--- Provided text ---

Cassville Senior Center will hold stress busting program

Wednesday, May 1, 2019

Waters: ‘Never give up’

The Cassville Senior Center, along with Senior Age, are working together to bring a stress busting class to Cassville to help caregivers with the stress in their lives while caring for family members with Alzheimer’s or other related dementias.

Sherry Waters, Senior Age wellness coordinator, said the course is over nine weeks and is aimed to help caregivers cope with stress.

“We started this in February,” she said. “So, this is the second round of classes for Senior Age, but the first time it is being offered in Cassville.”

Waters said the weekly classes are about 1-1/2 hours, during which caregivers are taught relaxation techniques, breathing, meditation and imagery, where the caregiver is encouraged to find their special place, which is their alone time.

“My father had Alzheimer’s, and my mom cared for him for 10 years,” she said. “It is an all-the-time, every-day job, and my mom would get her alone time when my father would play computer games.”

Waters said it is important to keep people with dementia motivated with things to do.

---

=== Problems and tasks ===
1. According to the article on the Cassville stress busting program, how long does each weekly class last?
2. Summarize the article on the Cassville stress busting program in two sentences.
3. Write the next few paragraphs of the article on the Cassville stress busting program, picking up after its final sentence.

--- Stored data ---

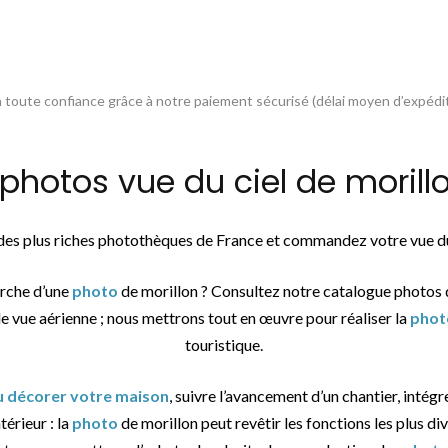
toute confiance grâce à notre paiement sécurisé (délai moyen d’expédit
otos vue du ciel de morillo
e des plus riches photothèques de France et commandez votre vue du
erche d’une
photo
de morillon ? Consultez notre catalogue photos 
de vue aérienne ; nous mettrons tout en œuvre pour réaliser la
phot
touristique.
ou décorer votre maison
, suivre l’avancement d’un chantier, intégr
térieur : la
photo
de morillon peut revêtir les fonctions les plus div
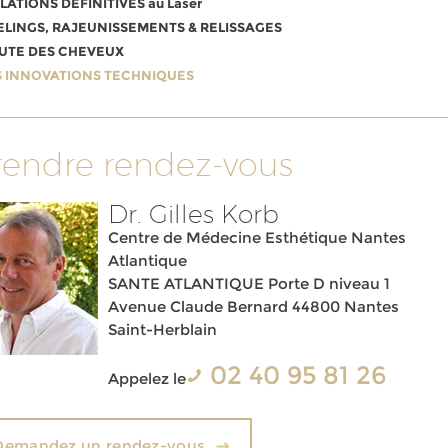
ILATIONS DÉFINITIVES au Laser
ELINGS, RAJEUNISSEMENTS & RELISSAGES
UTE DES CHEVEUX
S INNOVATIONS TECHNIQUES
rendre rendez-vous
Dr. Gilles Korb
Centre de Médecine Esthétique Nantes
Atlantique
SANTE ATLANTIQUE Porte D niveau 1
Avenue Claude Bernard 44800 Nantes
Saint-Herblain
02 40 95 81 26
Appelez le
Demandez un rendez-vous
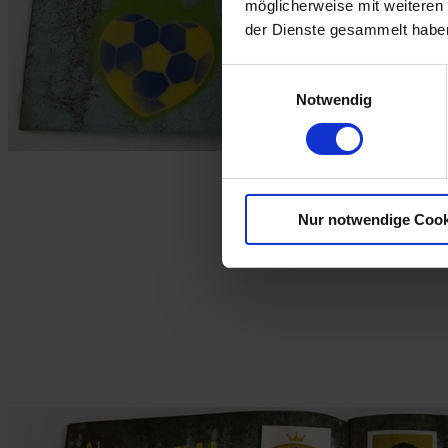
möglicherweise mit weiteren
der Dienste gesammelt habe
Einwilligungsauswahl
Notwendig
Nur notwendige Cook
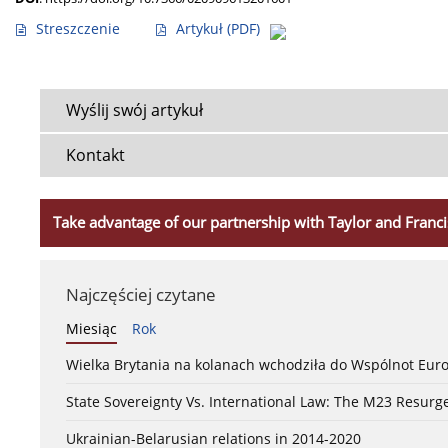
Streszczenie
Artykuł
(PDF)
Wyślij swój artykuł
Kontakt
Take advantage of our partnership with Taylor and Franci
Najczęściej czytane
Miesiąc
Rok
Wielka Brytania na kolanach wchodziła do Wspólnot Euro
State Sovereignty Vs. International Law: The M23 Resurge
Ukrainian-Belarusian relations in 2014-2020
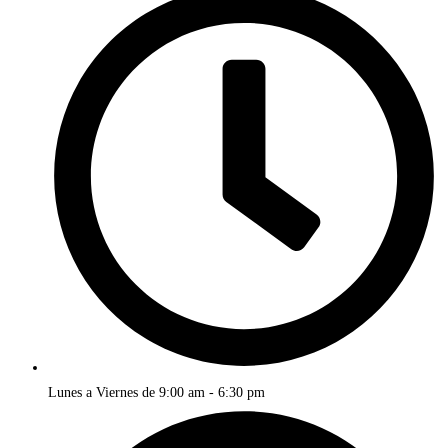
Lunes a Viernes de 9:00 am - 6:30 pm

---

=== Written answers ===
1. About 1-1/2 hours.

2. The Cassville Senior Center and Senior Age are bringing a nine-week stress busting course to Cassville to help caregivers of family members with Alzheimer's or other related dementias cope with stress. Senior Age wellness coordinator Sherry Waters said the weekly classes teach relaxation techniques, breathing, meditation and imagery.

3.
“Eventually, people with dementia withdraw from people and social activities,” she said. “Eventually, this causes the caregiver to withdraw, as well.”

Waters said the Alzheimer’s Association has many great resources available for caregivers and loved ones.

“There is a 1-800 number that caregivers can call 24/7,” she said. “They have people available to talk to during a crisis or emotional time.”

Waters said the course helps to teach the caregivers how to cope and manage stress, but also how to work with the loved one they are caring for.

“Humor is a great tool for managing stress,” she said. “We use coloring, as well.

“We teach the caregivers that the colors mean emotions, so you can see how that person is feeling based on the colors they are using.”

Waters said an added benefit to the course is the connection caregivers get to other people.

“The class allows the caregiver to open up about their lives and stresses without their loved one there,” she said. “At the end of the nine weeks, we see that a lot of caregivers don’t want to stop the course, so we suggest a support group.”

Waters said there isn’t a support group currently in Cassville, but there is one in Monett available.

“A volunteer from the Alzheimer’s Association is needed,” she said. “But, they can do the training online, then they can talk to the caregivers.”

Waters said another important part of the course is realizing the caregiver’s loss.

“They have lost the person that they talked to or did things with,” she said. “It can also be an economical loss, due to losing part of their income.”

Waters said she wants to stress to the caregivers that a big part of healing and coping is positive thinking and taking time for themselves.

“Once or twice a week, just get out and do something by yourself,” she said. “Other things that help are journaling and aroma therapy.”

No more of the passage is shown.